Votre contrat d’assurance vie vous permet de désigner les bénéficiaires qui percevront le capital, constitué des sommes investies bonifiées des intérêts. Cette disposition n’est pas obligatoire. Toutefois, si vous n’avez désigné aucun bénéficiaire, les capitaux de votre contrat seront intégrés à votre actif successoral avec deux conséquences : ils seront soumis aux droits de succession et la répartition entre vos héritiers obéira aux règles de droit commun.  

Protéger ou favoriser la (les) personne(s) de votre choix 

Vous êtes libre de désigner le(s) bénéficiaire(s) de votre choix : conjoint, enfants, petits-enfants… ou toute autre personne en dehors du cercle familial (amis). L’assurance vie vous donne ainsi la liberté d’améliorer la situation d’un ou plusieurs héritiers ou de privilégier un tiers.

Conditions fiscales de la transmission : les grands principes

Les sommes versées avant les 70 ans du souscripteur

Elles sont exonérées de taxes jusqu’à 152 500 euros par bénéficiaire (capital et intérêts transmis). Au-delà, elles sont taxées à 20%, puis à 25% au-dessus de 902 838 euros.
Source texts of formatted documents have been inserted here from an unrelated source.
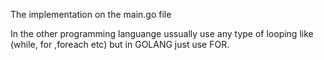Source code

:The implementation on the main.go file

In the other programming languange ussually use any type of looping like (while, for ,foreach etc) but in GOLANG just use FOR.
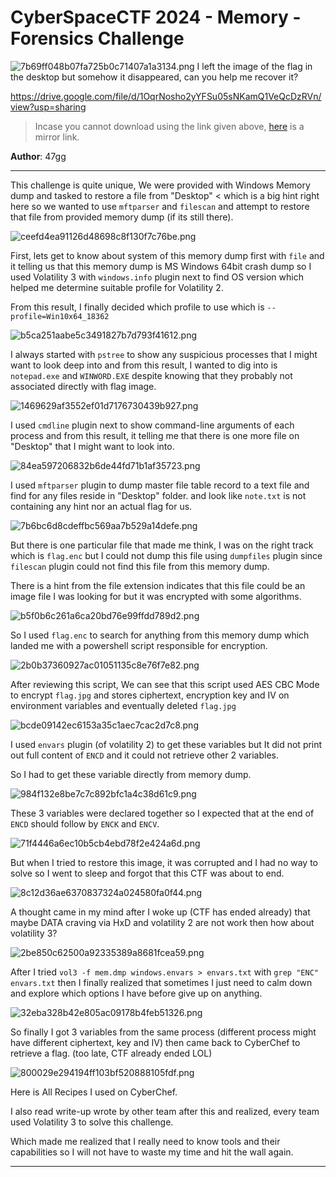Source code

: # CyberSpaceCTF 2024 - Memory - Forensics Challenge
![7b69ff048b07fa725b0c71407a1a3134.png](/resources/7b69ff048b07fa725b0c71407a1a3134.png)
I left the image of the flag in the desktop but somehow it disappeared, can you help me recover it?

https://drive.google.com/file/d/1OqrNosho2yYFSu05sNKamQ1VeQcDzRVn/view?usp=sharing

> Incase you cannot download using the link given above, [here](https://drive.google.com/file/d/1hGiy8z73YPDV5E0OnZYA-MJZ5WcBzskT/view?usp=sharing) is a mirror link.

**Author**: 47gg
* * *
This challenge is quite unique, We were provided with Windows Memory dump and tasked to restore a file from "Desktop" < which is a big hint right here so we wanted to use `mftparser` and `filescan` and attempt to restore that file from provided memory dump (if its still there).

![ceefd4ea91126d48698c8f130f7c76be.png](/resources/ceefd4ea91126d48698c8f130f7c76be.png)

First, lets get to know about system of this memory dump first with `file` and it telling us that this memory dump is MS Windows 64bit crash dump so I used Volatility 3 with `windows.info` plugin next to find OS version which helped me determine suitable profile for Volatility 2.

From this result, I finally decided which profile to use which is `--profile=Win10x64_18362`

![b5ca251aabe5c3491827b7d793f41612.png](/resources/b5ca251aabe5c3491827b7d793f41612.png)

I always started with `pstree` to show any suspicious processes that I might want to look deep into and from this result, I wanted to dig into is `notepad.exe` and `WINWORD.EXE` despite knowing that they probably not associated directly with flag image. 

![1469629af3552ef01d7176730439b927.png](/resources/1469629af3552ef01d7176730439b927.png)

I used `cmdline` plugin next to show command-line arguments of each process and from this result, it telling me that there is one more file on "Desktop" that I might want to look into.

![84ea597206832b6de44fd71b1af35723.png](/resources/84ea597206832b6de44fd71b1af35723.png)

I used `mftparser` plugin to dump master file table record to a text file and find for any files reside in "Desktop" folder. and look like `note.txt` is not containing any hint nor an actual flag for us.

![7b6bc6d8cdeffbc569aa7b529a14defe.png](/resources/7b6bc6d8cdeffbc569aa7b529a14defe.png)

But there is one particular file that made me think, I was on the right track which is `flag.enc` but I could not dump this file using `dumpfiles` plugin since `filescan` plugin could not find this file from this memory dump.

There is a hint from the file extension indicates that this file could be an image file I was looking for but it was encrypted with some algorithms. 

![b5f0b6c261a6ca20bd76e99ffdd789d2.png](/resources/b5f0b6c261a6ca20bd76e99ffdd789d2.png)

So I used `flag.enc` to search for anything from this memory dump which landed me with a powershell script responsible for encryption.

![2b0b37360927ac01051135c8e76f7e82.png](/resources/2b0b37360927ac01051135c8e76f7e82.png)

After reviewing this script, We can see that this script used AES CBC Mode to encrypt `flag.jpg` and stores ciphertext, encryption key and IV on environment variables and eventually deleted `flag.jpg`

![bcde09142ec6153a35c1aec7cac2d7c8.png](/resources/bcde09142ec6153a35c1aec7cac2d7c8.png)

I used `envars` plugin (of volatility 2) to get these variables but It did not print out full content of `ENCD` and it could not retrieve other 2 variables.

So I had to get these variable directly from memory dump. 

![984f132e8be7c7c892bfc1a4c38d61c9.png](/resources/984f132e8be7c7c892bfc1a4c38d61c9.png)

These 3 variables were declared together so I expected that at the end of `ENCD` should follow by `ENCK` and `ENCV`.

![71f4446a6ec10b5cb4ebd78f2e424a6d.png](/resources/71f4446a6ec10b5cb4ebd78f2e424a6d.png)

But when I tried to restore this image, it was corrupted and I had no way to solve so I went to sleep and forgot that this CTF was about to end.

![8c12d36ae6370837324a024580fa0f44.png](/resources/8c12d36ae6370837324a024580fa0f44.png)

A thought came in my mind after I woke up (CTF has ended already) that maybe DATA craving via HxD and volatility 2 are not work then how about volatility 3?

![2be850c62500a92335389a8681fcea59.png](/resources/2be850c62500a92335389a8681fcea59.png)

After I tried `vol3 -f mem.dmp windows.envars > envars.txt` with `grep "ENC" envars.txt` then I finally realized that sometimes I just need to calm down and explore which options I have before give up on anything.

![32eba328b42e805ac09178b4feb51326.png](/resources/32eba328b42e805ac09178b4feb51326.png)

So finally I got 3 variables from the same process (different process might have different ciphertext, key and IV) then came back to CyberChef to retrieve a flag. (too late, CTF already ended LOL)

![800029e294194ff103bf520888105fdf.png](/resources/800029e294194ff103bf520888105fdf.png)

Here is All Recipes I used on CyberChef.

I also read write-up wrote by other team after this and realized, every team used Volatility 3 to solve this challenge.

Which made me realized that I really need to know tools and their capabilities so I will not have to waste my time and hit the wall again.
***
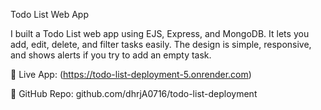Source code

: Todo List Web App

I built a Todo List web app using EJS, Express, and MongoDB.
It lets you add, edit, delete, and filter tasks easily. The design is simple, responsive, and shows alerts if you try to add an empty task.

🔗 Live App: (https://todo-list-deployment-5.onrender.com)

📂 GitHub Repo: github.com/dhrjA0716/todo-list-deployment
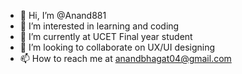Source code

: - 👋 Hi, I’m @Anand881
- 👀 I’m interested in learning and coding
- 🌱 I’m currently at UCET Final year student
- 💞️ I’m looking to collaborate on UX/UI designing
- 📫 How to reach me at anandbhagat04@gmail.com

<!---
Anand881/Anand881 is a ✨ special ✨ repository because its `README.md` (this file) appears on your GitHub profile.
You can click the Preview link to take a look at your changes.
--->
Les sommes après les 70 ans du souscripteur

Seules les sommes versées (le capital, et non les intérêts) sont soumises aux droits de succession, et les 30 500 premiers euros de capital sont exonérés.

Notre conseil :
La clause bénéficiaire de l’assurance vie
Veillez à ce qu’elle soit toujours à jour et précise et à porter les mentions « à défaut » ou « vivant ou représenté » dans le cas où le bénéficiaire vienne à décéder avant vous.


L’exemple d’Alice

Dans la clause bénéficiaire de son contrat, Alice a désigné ses enfants. À son décès, ils percevront le capital, en profitant du cadre fiscal avantageux de l’assurance vie.